Jury: Glyphosat-Mittel Roundup hat zu Krebserkrankung von US-Kläger beigetragen

Das glyphosathaltige Herbizid Roundup Bild: AFP

Jury: Glyphosat-Mittel Roundup hat zu Krebserkrankung von US-Kläger beigetragen

Das glyphosathaltige Unkrautvernichtungsmittel Roundup des US-Herstellers Monsanto hat zur Krebserkrankung eines Klägers in den USA mit beigetragen. Das befand am Dienstag die Jury eines US-Bundesgerichts in San Francisco.

Das glyphosathaltige Unkrautvernichtungsmittel Roundup des US-Herstellers Monsanto hat zur Krebserkrankung eines Klägers in den USA mit beigetragen. Der Kläger habe nachweisen können, dass Glyphosat ein "wesentlicher Faktor" für seine Krebserkrankung gewesen sei, befand am Dienstag die Jury eines US-Bundesgerichts in San Francisco. Der 70-jährige Edwin Hardeman aus Kalifornien hatte 25 Jahre lang das Herbizid auf seinem Grundstück verwendet. 

Für das zum deutschen Bayer-Konzern gehörende US-Unternehmen Monsanto handelt es sich um die zweite juristische Niederlage binnen eines Jahres. In einem anderen Prozess im August hatte eine Jury in San Francisco Monsanto zur Zahlung von Schadenersatz an den früheren Schulhausmeister Dewayne Johnson verurteilt. Bayer ist gegen das Urteil zum Fall Johnson in die Berufung gegangen. 

Johnson wie auch Hardeman leiden am Non-Hodgkin-Lymphom, einer Krebserkrankung des Lymphgewebes. Beide Kläger setzten Roundup über viele Jahre hinweg ein. Die Jury zum Fall Johnson hatte dem Kläger einen Schadenersatz von 289 Millionen Dollar (255 Millionen Euro) zugesprochen. Eine Richterin befand die Summe jedoch später für übertrieben und reduzierte sie auf 78,5 Millionen Dollar. Mit der Substanz des Urteils befasste sich die Richterin aber nicht.

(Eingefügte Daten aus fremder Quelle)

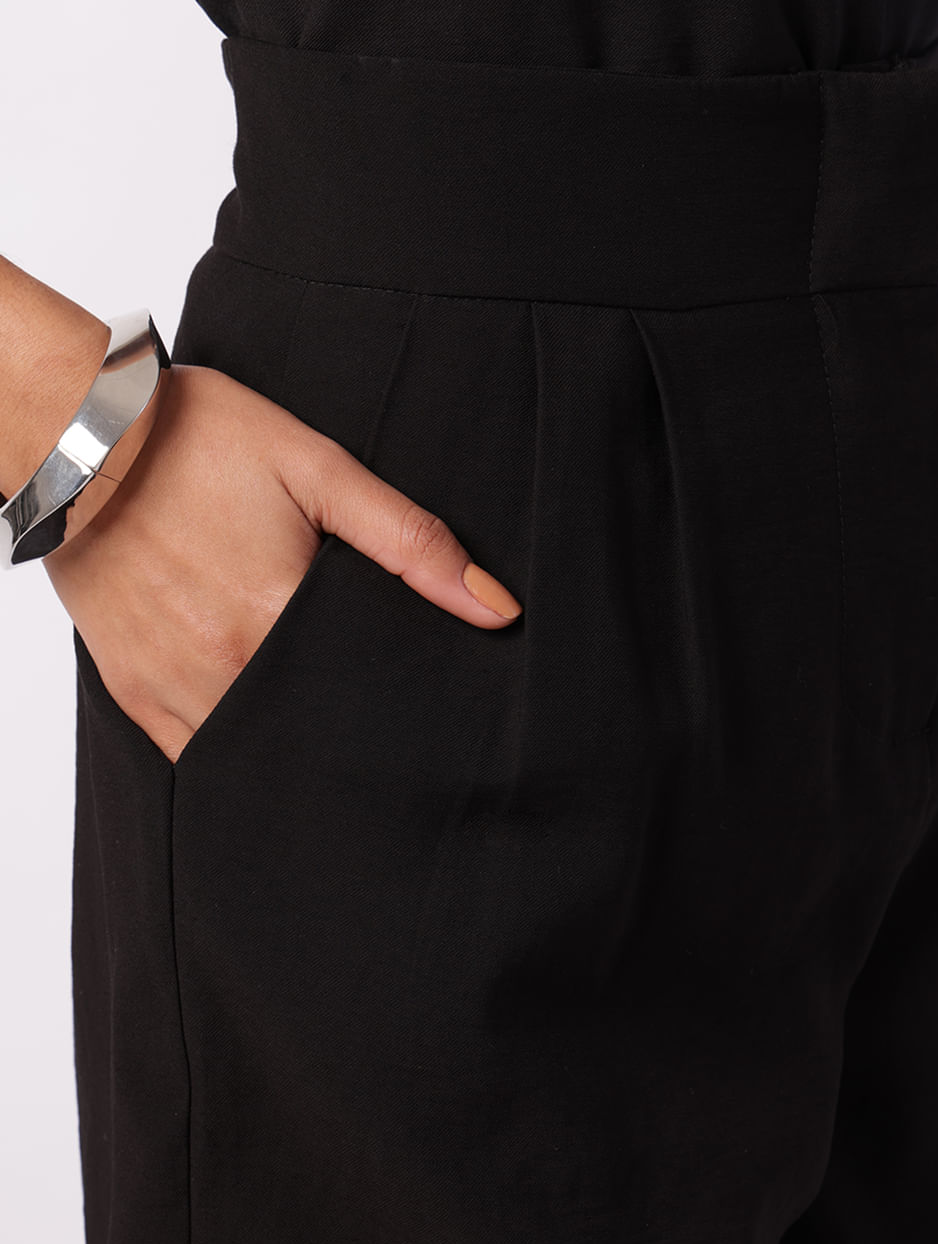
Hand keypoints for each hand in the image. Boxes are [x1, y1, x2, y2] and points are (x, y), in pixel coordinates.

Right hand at [43, 363, 521, 764]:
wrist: (78, 433)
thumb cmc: (199, 440)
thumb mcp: (318, 470)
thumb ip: (410, 544)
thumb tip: (494, 609)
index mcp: (273, 618)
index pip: (360, 698)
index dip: (394, 708)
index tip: (417, 714)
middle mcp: (220, 667)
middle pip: (307, 732)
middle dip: (345, 734)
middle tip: (373, 720)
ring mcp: (170, 685)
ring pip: (250, 751)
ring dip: (290, 743)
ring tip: (320, 722)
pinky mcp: (133, 689)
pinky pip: (192, 751)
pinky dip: (231, 744)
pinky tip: (261, 723)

Auf Antrag von Bayer wurde der Prozess in zwei Phasen geteilt. In der ersten Phase ging es darum, ob Roundup tatsächlich die Krankheit Hardemans verursacht hat. In der zweiten Phase, die am Mittwoch beginnen soll, soll darüber verhandelt werden, ob Monsanto die Risiken kannte, sie verheimlicht hat und wenn ja, ob das Unternehmen für den Krebs des Klägers verantwortlich gemacht werden kann.

Hardeman und seine Anwälte umarmten sich, nachdem die Jury ihre Entscheidung verkündet hatte. "Wir sind sehr zufrieden", erklärte die Anwältin Jennifer Moore. 

Bayer zeigte sich "enttäuscht". Das Unternehmen sei "weiterhin fest davon überzeugt, dass die vorliegenden wissenschaftlichen Erkenntnisse bestätigen, dass glyphosatbasierte Herbizide keinen Krebs verursachen", erklärte das Unternehmen. Gleichzeitig sei Bayer "zuversichtlich", dass die Beweise in der zweiten Phase des Prozesses "zeigen werden, dass Monsantos Verhalten angemessen war und das Unternehmen nicht für die Krebserkrankung von Herrn Hardeman haftbar gemacht werden sollte".

Das US-Unternehmen, das Roundup seit mehr als 40 Jahren auf der ganzen Welt verkauft, führt ins Feld, das Mittel sei bei sachgemäßer Anwendung ungefährlich. Hardeman ist hingegen der Ansicht, die Firma habe die von ihrem Herbizid ausgehenden Gesundheitsgefahren verschleiert. 

Insgesamt sind mehr als 9300 Klagen von Krebskranken gegen Monsanto bei US-Gerichten eingegangen. In der Forschung ist die Frage, ob die in Roundup enthaltene Chemikalie Glyphosat eine krebsauslösende Wirkung hat, allerdings umstritten. 

Die US-Umweltbehörde EPA und auch die Aufsichtsbehörden in der EU und Deutschland gelangten zu dem Schluss, dass von Glyphosat keine Krebsgefahr ausgeht. Dagegen konstatierte die zur Weltgesundheitsorganisation WHO gehörende Internationale Agentur für Krebsforschung (IARC) vor drei Jahren, dass Glyphosat "wahrscheinlich krebserregend bei Menschen" sei.